Action item: Leaving out the pictures, please retype each record exactly.

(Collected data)
***

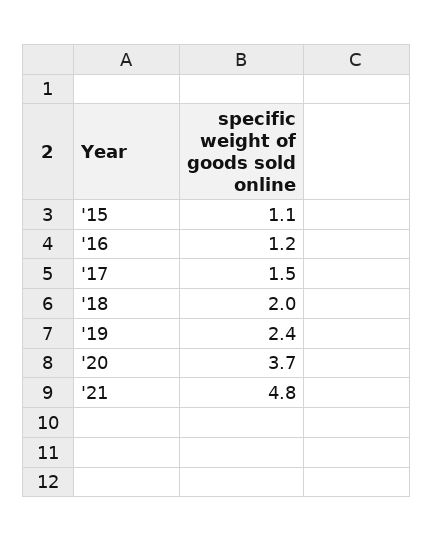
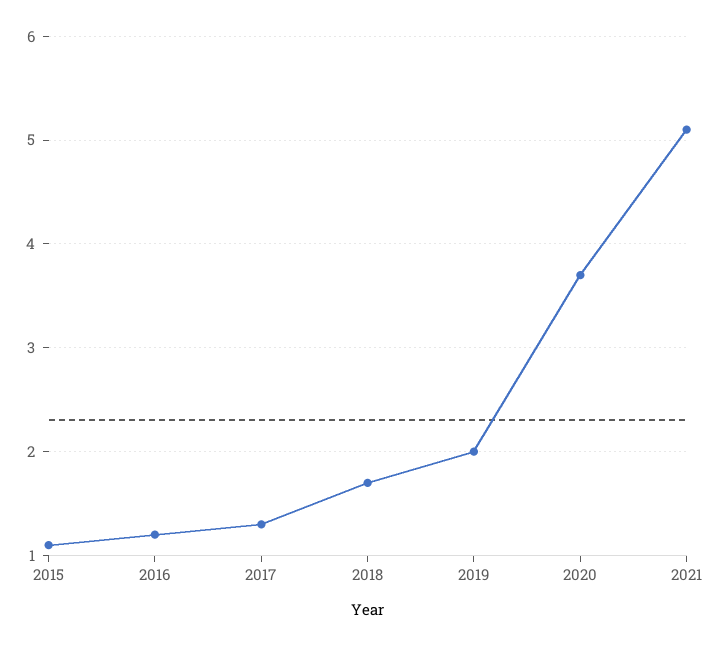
  {
    "'15": 1.1,
    "'16": 1.2,
-   "'17": 1.5,
+   "'17": 1.3,
-   "'18": 2,
+   "'18": 1.7,
-   "'19": 2.4,
+   "'19": 2,
    "'20": 3.7,
-   "'21": 4.8
+   "'21": 5.1
  }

***

Result below:
  {
    "'15": 1.1,
    "'16": 1.2,
-   "'17": 1.5,
+   "'17": 1.3,
-   "'18": 2,
+   "'18": 1.7,
-   "'19": 2.4,
+   "'19": 2,
    "'20": 3.7,
-   "'21": 4.8
+   "'21": 5.1
  }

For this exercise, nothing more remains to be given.